__ACTIVITY__. Extract every line in the rows below that contains the string "WATER", and copy each one out in full.

Collected data entries:
*** Begin section ***

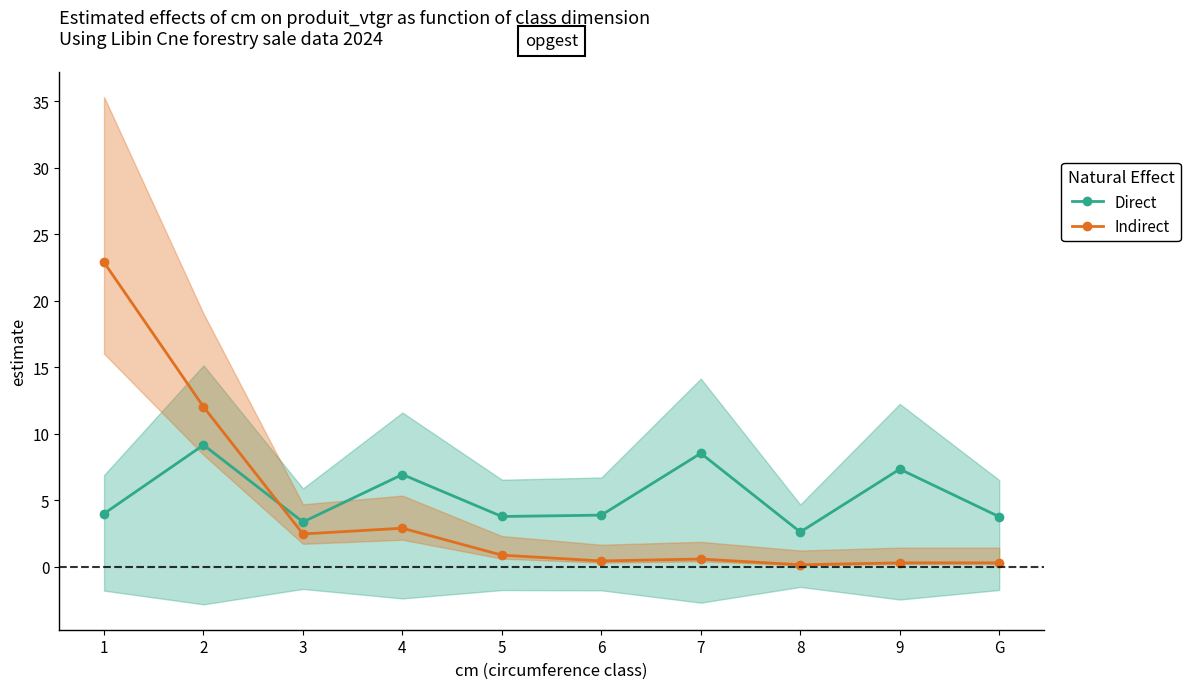

How many times do Indirect and Direct cross each other?

1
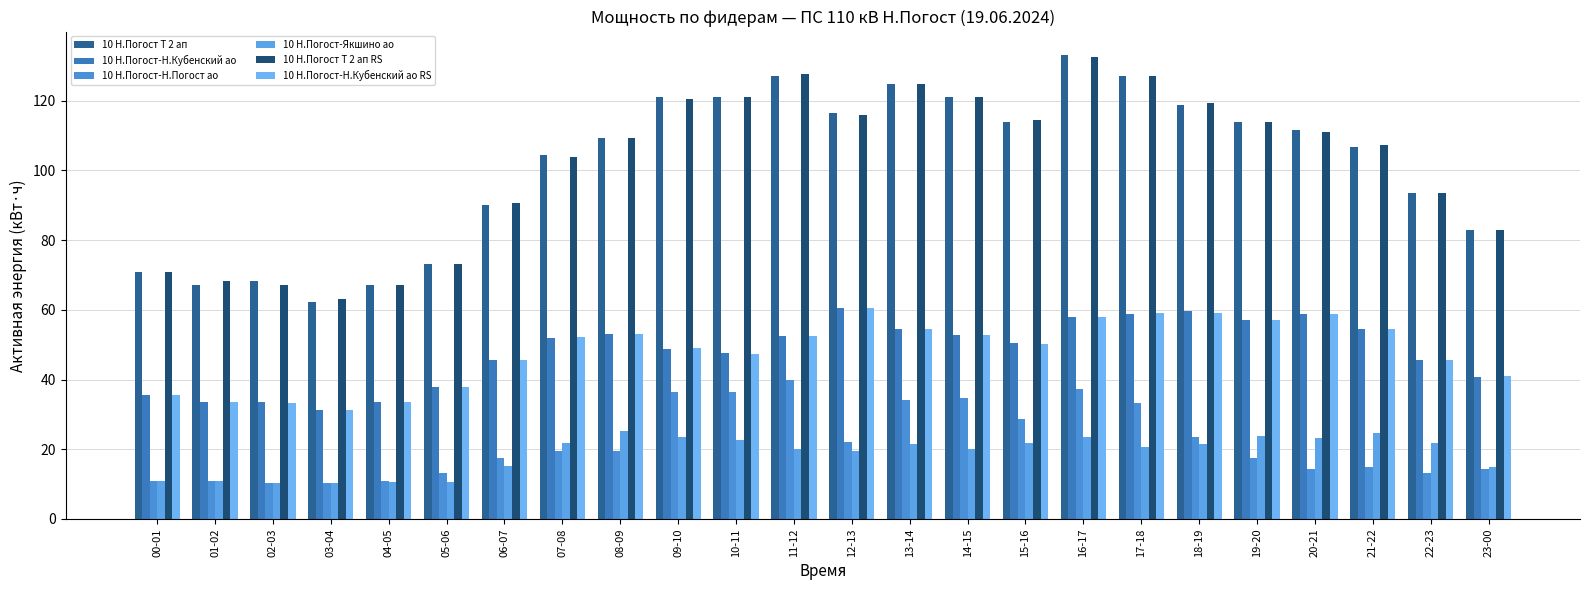

What is the minimum value shown in the chart?

10.2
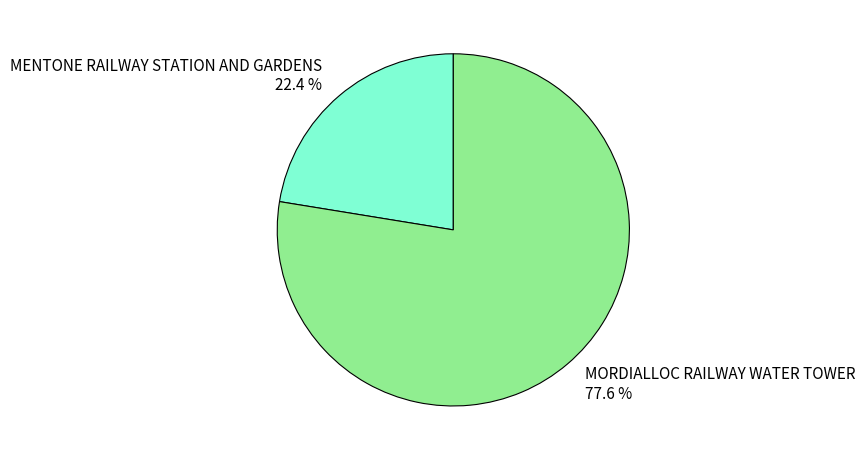

Between MORDIALLOC RAILWAY WATER TOWER and MENTONE RAILWAY STATION AND GARDENS, which is larger?

MORDIALLOC RAILWAY WATER TOWER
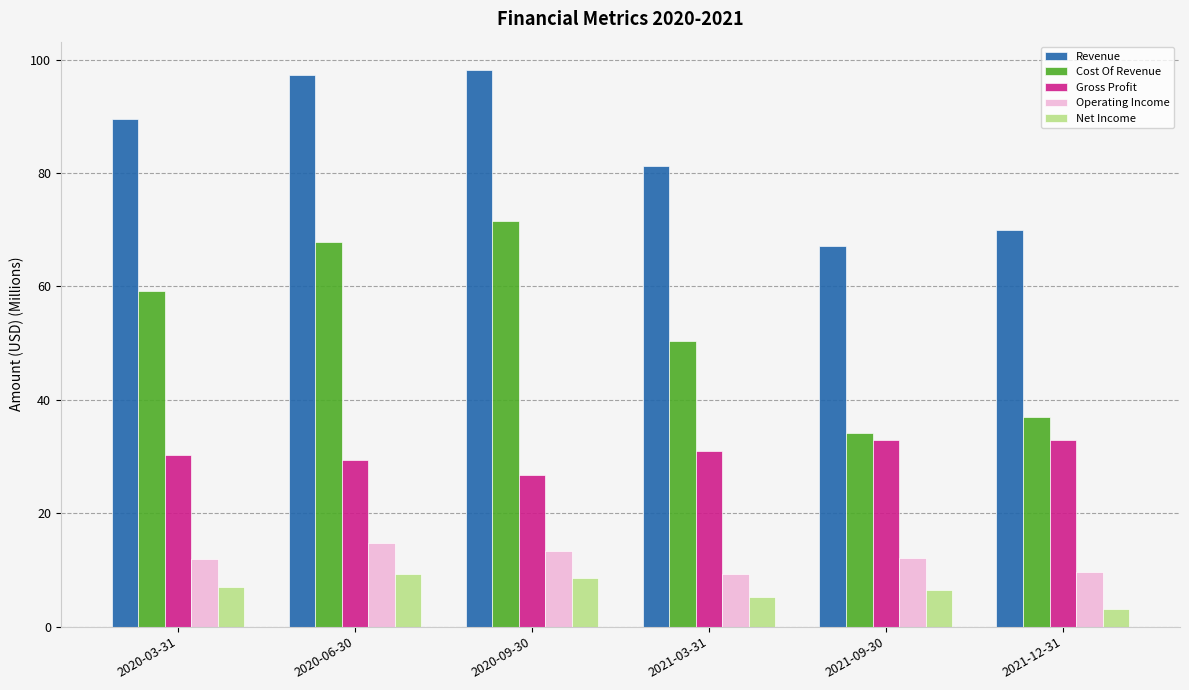

What position from the right is 2020-09-30?

4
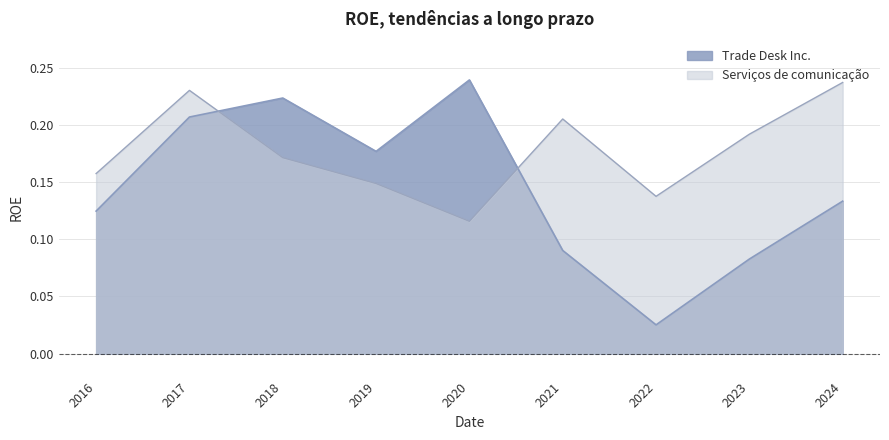

The value of Trade Desk Inc. at 2018 is 0.3. True or false?

False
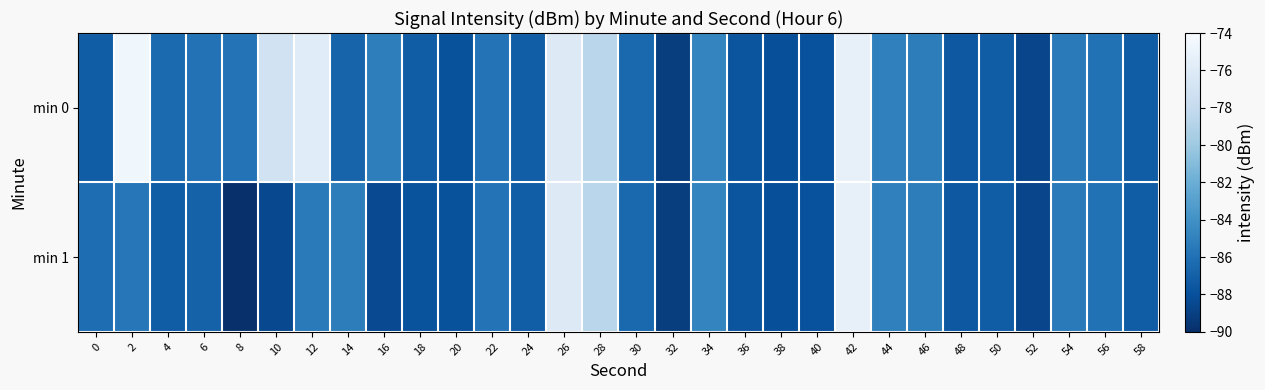

At which category is the sum across all series the highest?

42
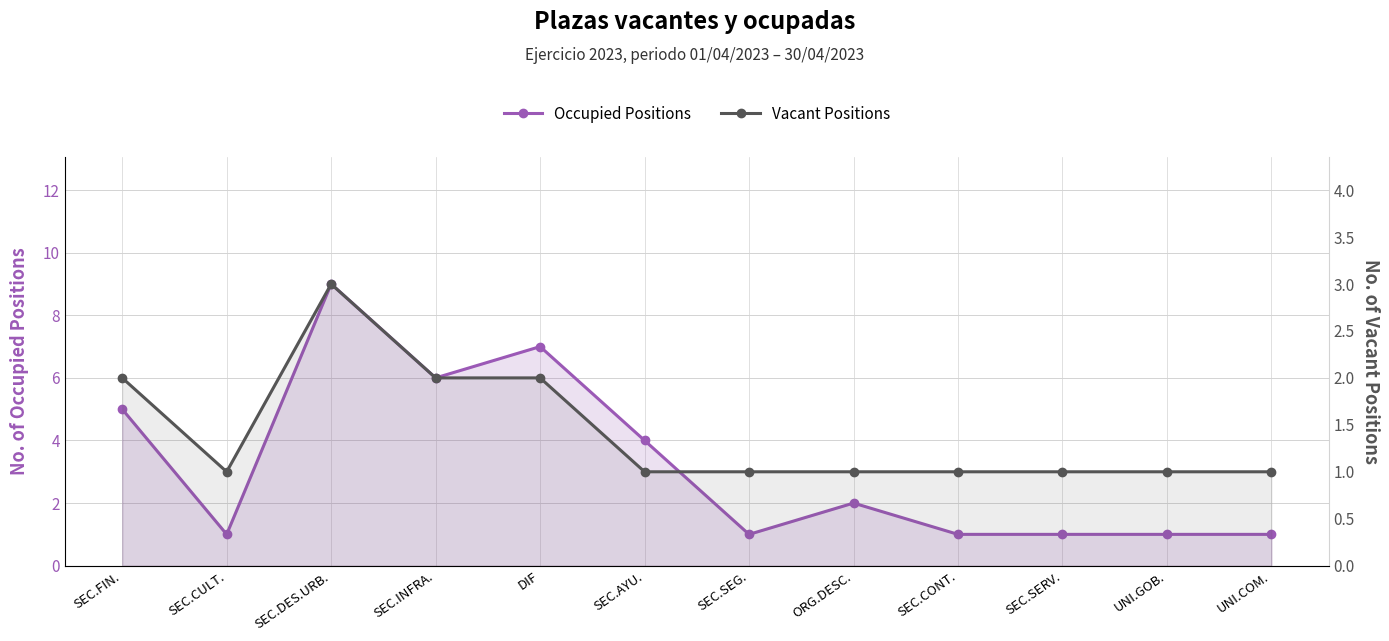

What are all the series names shown in the legend?

Occupied Positions, Vacant Positions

*** End section ***

__RESULT OF THE EXERCISE__.
Between MORDIALLOC RAILWAY WATER TOWER and MENTONE RAILWAY STATION AND GARDENS, which is larger?
MORDIALLOC RAILWAY WATER TOWER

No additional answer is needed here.